Sometimes it's hard to break through the walls and let people in. I hate the prospect of setting myself up for disappointment and therefore tend to shy away from situations. But, if you turn away from anything that could ever possibly disappoint you, you'll end up a shell of a human being.

Here's what you can do...

Learn more about Sheffield Place and how you can support them by making a monetary or supply donation by visiting this page on their website. Sheffield Place provides long-term shelter and comprehensive services to fifteen families. Their purpose is to help families increase their income and educational levels, obtain and retain permanent housing, and ultimately achieve greater self-determination, respect and happiness.
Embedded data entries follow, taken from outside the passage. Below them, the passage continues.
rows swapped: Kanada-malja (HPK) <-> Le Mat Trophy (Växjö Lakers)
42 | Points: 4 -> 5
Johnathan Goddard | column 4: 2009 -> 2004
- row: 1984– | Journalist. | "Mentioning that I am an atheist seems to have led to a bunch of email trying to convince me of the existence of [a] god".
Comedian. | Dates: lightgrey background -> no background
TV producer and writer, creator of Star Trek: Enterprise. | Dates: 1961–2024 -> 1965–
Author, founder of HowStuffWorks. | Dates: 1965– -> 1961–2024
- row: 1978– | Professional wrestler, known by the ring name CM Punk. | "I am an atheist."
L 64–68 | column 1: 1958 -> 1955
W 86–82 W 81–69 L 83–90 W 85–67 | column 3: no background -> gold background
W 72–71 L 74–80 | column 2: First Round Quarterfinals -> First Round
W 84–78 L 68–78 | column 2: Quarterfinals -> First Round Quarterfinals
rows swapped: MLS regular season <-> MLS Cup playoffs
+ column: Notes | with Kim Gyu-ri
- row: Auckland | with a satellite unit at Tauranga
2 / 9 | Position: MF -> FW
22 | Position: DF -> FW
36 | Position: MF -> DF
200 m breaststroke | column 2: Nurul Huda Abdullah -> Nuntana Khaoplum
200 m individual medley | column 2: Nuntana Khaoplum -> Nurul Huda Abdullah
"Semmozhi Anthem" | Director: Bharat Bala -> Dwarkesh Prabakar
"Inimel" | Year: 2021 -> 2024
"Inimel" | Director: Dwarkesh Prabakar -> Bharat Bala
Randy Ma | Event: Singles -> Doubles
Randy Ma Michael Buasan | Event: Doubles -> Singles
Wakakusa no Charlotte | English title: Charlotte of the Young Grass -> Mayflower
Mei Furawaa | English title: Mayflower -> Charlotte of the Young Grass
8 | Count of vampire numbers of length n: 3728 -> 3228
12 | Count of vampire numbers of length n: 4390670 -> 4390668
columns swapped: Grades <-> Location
According to their website, more than 80 cents of every dollar raised for Sheffield Place is spent directly on program activities designed to help families become self-sufficient. They also always need a variety of linens, hygiene products, as well as office and cleaning supplies. Additionally, Sheffield Place conducts a Mother's Day Drive every year for small things to give the moms- lotions, cards, jewelry, slippers, etc.

Here's some information on homelessness from the Sheffield Place website:

The women and children that we serve are often victims of their environment. Many of the homeless women who come to live at Sheffield Place are undereducated, lack job skills, live in poverty and have been abused by a husband or boyfriend or other family member at some point in their lives. At Sheffield Place we help our mothers address and resolve these underlying issues so that they can become self-sufficient and create a home for their families. By helping the mothers, we help break the cycle of poverty, abuse and homelessness and give their children a chance. Below are some general statistics that establish the ever increasing need for our community to provide assistance to homeless mothers and their children.

Homelessness
The average age of a homeless person today is 9.

Each night in America, roughly half of all children seeking shelter do not find it.

Homeless children are twice as likely to be held back in school as non-homeless children.

Contributing Factors
Over 30% of homeless families have an open case for crimes such as child abuse, domestic violence, incest or neglect.

Nearly 50% of homeless children either have witnessed or have been subjected to violence in their home.

In 1998, 46% of cities surveyed by the U.S. Conference of Mayors identified domestic violence as a primary cause of homelessness.

I believe we all have a role to play in this world. What's yours?


*All photos in this post were taken off the Sheffield Place website at www.sheffieldplace.org.